For a doc with “Being” in the title, there’s a lot of avoiding being here. The omissions are glaring. No mention of the infamous 1997 incident involving a trans sex worker in his car. No real discussion of his tabloid-fodder relationships or his messy media marriage to Tracey Edmonds. Even his brief estrangement from daughter Angel (with Spice Girl Mel B) gets buried under the weight of more flattering anecdotes.
This selective storytelling makes Being Eddie feel less like a documentary and more like a Netflix press kit with better lighting. It’s not that Murphy’s private life needs to be dissected for shock value — but when you’re making a film about one of the most public figures in entertainment, ignoring the public controversies feels dishonest.
What’s especially strange is that the documentary does have moments where Murphy edges toward self-awareness. He admits that he can’t quite separate Eddie the performer from Eddie the man, that fame rewired his brain. But just as you lean in, hoping for that Raw-level vulnerability, he pivots to a safer subject — usually Shrek. And yeah, Donkey is iconic, but we’ve heard that story before.
Let’s be real: Being Eddie exists as much to justify Eddie Murphy’s $70 million Netflix deal as it does to tell his story. It’s a glossy reminder that Murphy still has the charisma, comedic timing, and pop culture currency to matter — even if he’s been largely off the standup stage for nearly four decades.
There’s even a moment where the filmmakers gift Murphy ventriloquist dolls modeled after Richard Pryor and Bill Cosby — a surreal, almost poetic gesture meant to tease his long-rumored return to standup. Murphy jokes about how his next special would play out, riffing with the dolls, but the moment feels hollow. It’s a symbol of what Being Eddie keeps doing: promising something profound, then stopping short.
By the time the credits roll, you realize this entire film is Netflix softly whispering, “Come on, Eddie… just one more special.”

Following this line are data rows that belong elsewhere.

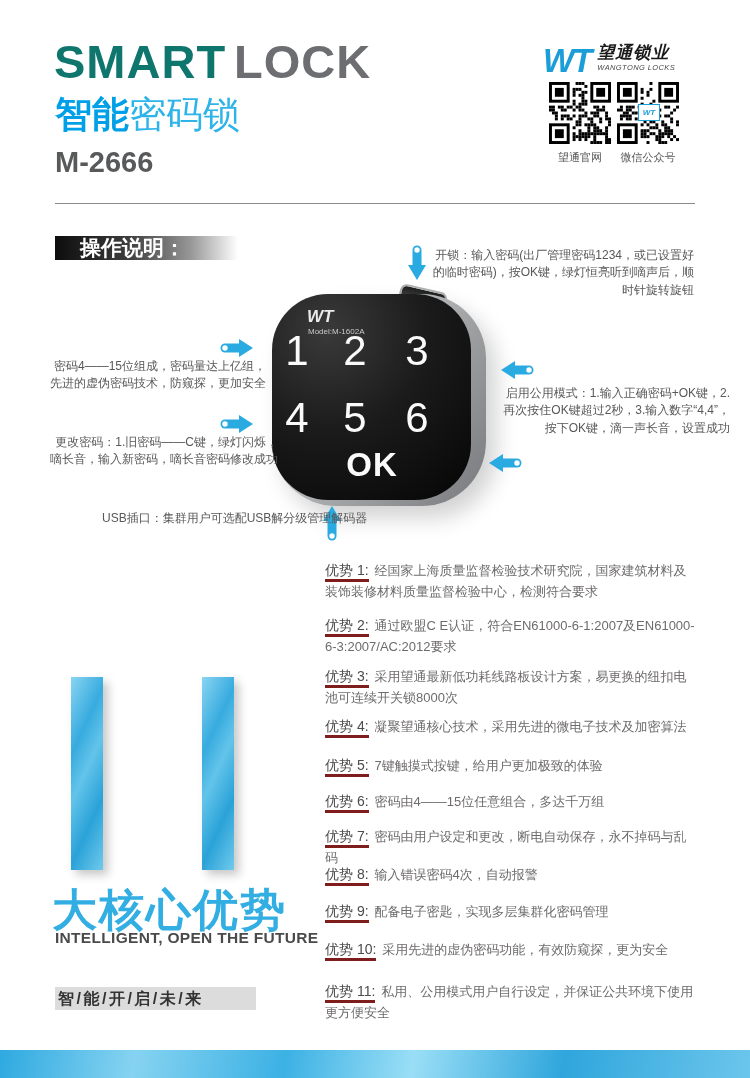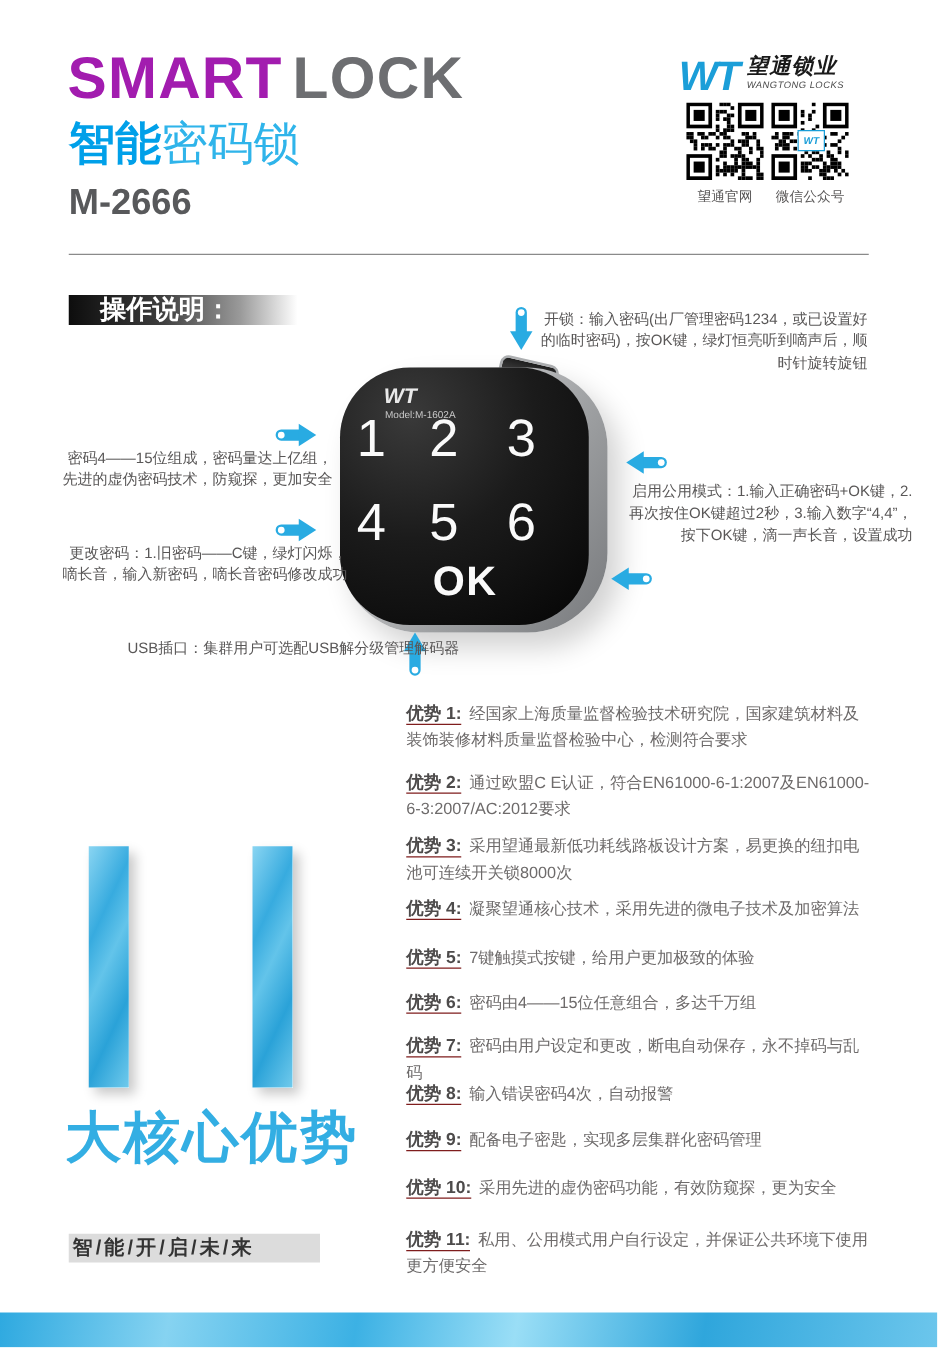--- a/index.html
+++ b/index.html
@@ -9,7 +9,7 @@
 
   
   .title{left:54px;top:38px;font-size:47px;letter-spacing:1px;line-height:1;}
-  .title .b{font-weight:bold;color:#a21caf;}
+  .title .b{font-weight:bold;color:#0f766e;}
   .title .l{font-weight:700;color:#6d6e71;margin-left:8px;}
   .subtitle{left:55px;top:96px;font-size:37px;line-height:1;}
   .subtitle .b{font-weight:bold;color:#00a0e9;}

To its credit, Being Eddie captures the scale of Murphy’s influence. The archival footage is gold. Seeing early SNLsketches, the making of Harlem Nights, and behind-the-scenes bits from The Nutty Professor remind us how ridiculously talented he is — not just as a performer but as a world-builder.
Murphy’s ability to embody multiple characters, often in the same frame, wasn’t just a gimmick — it was cinematic engineering decades ahead of its time. Wall smartly highlights how Universal originally doubted his capacity to play the entire Klump family, forcing him to audition for each role. That’s bonkers, but it perfectly illustrates Murphy’s drive to prove he could do it all — and then some.

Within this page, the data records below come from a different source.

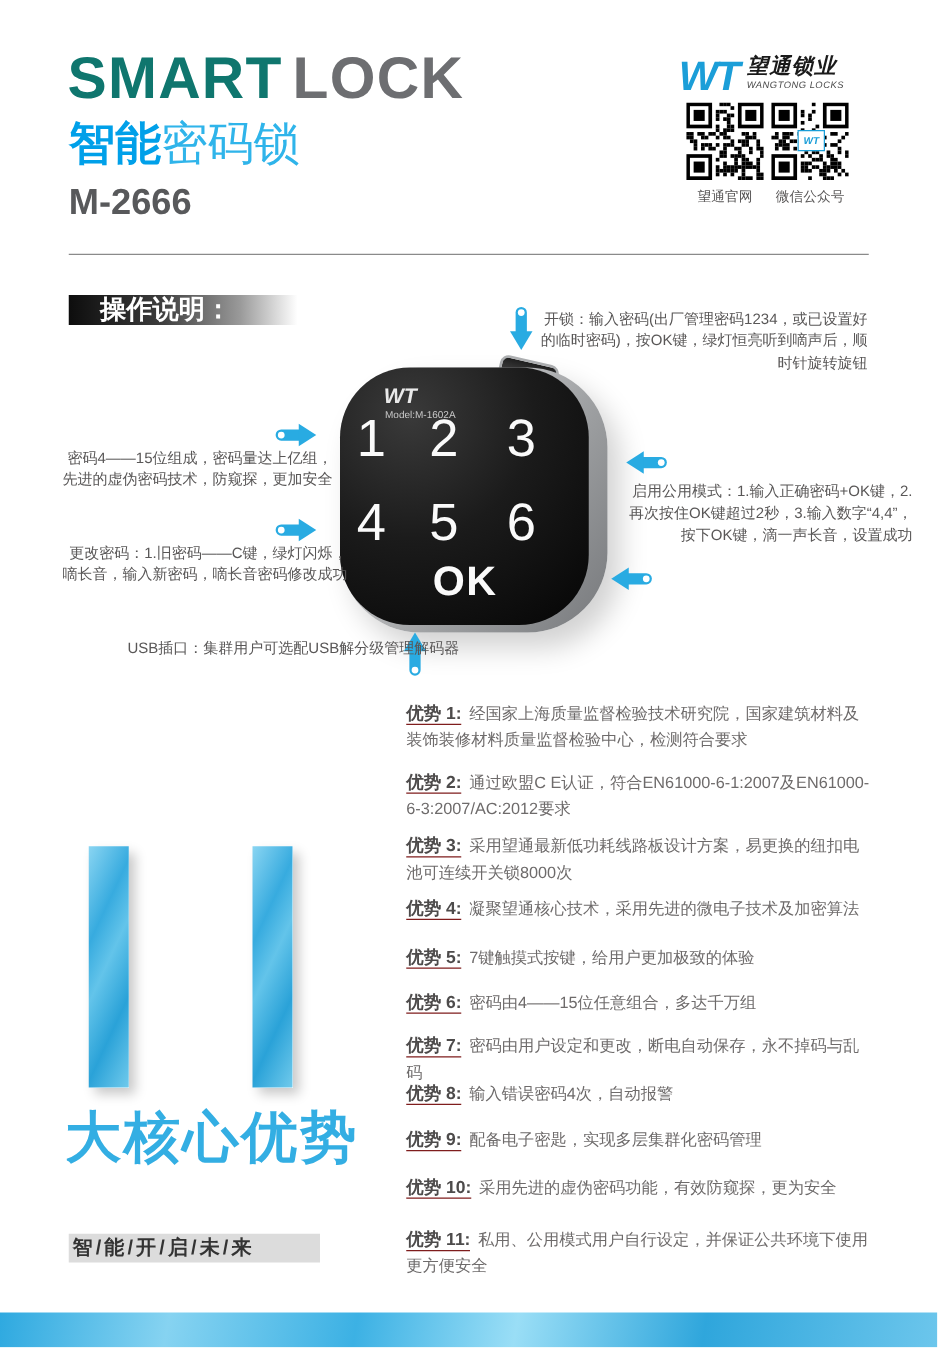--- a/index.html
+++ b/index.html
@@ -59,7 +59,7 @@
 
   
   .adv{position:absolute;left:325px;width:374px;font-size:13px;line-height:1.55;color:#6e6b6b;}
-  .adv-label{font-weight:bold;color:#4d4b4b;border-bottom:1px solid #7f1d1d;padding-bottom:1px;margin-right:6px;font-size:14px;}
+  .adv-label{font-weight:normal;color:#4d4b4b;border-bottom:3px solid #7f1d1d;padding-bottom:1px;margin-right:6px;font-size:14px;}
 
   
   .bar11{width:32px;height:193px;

It’s moments like these where the documentary briefly catches fire, where you remember why Eddie Murphy is Eddie freaking Murphy. But those sparks never quite ignite into a full flame.
Final thoughts: Being Eddie, but not knowing Eddie
In the end, Being Eddie is as fascinating for what it includes as for what it dodges. It’s a reverent portrait of a man who changed comedy, film, and culture — but it never risks making him uncomfortable. For fans, it’s catnip. For the uninitiated, it’s a beautifully shot Wikipedia entry.
Netflix clearly wants this to be a victory lap. What it really needs is a comeback tour.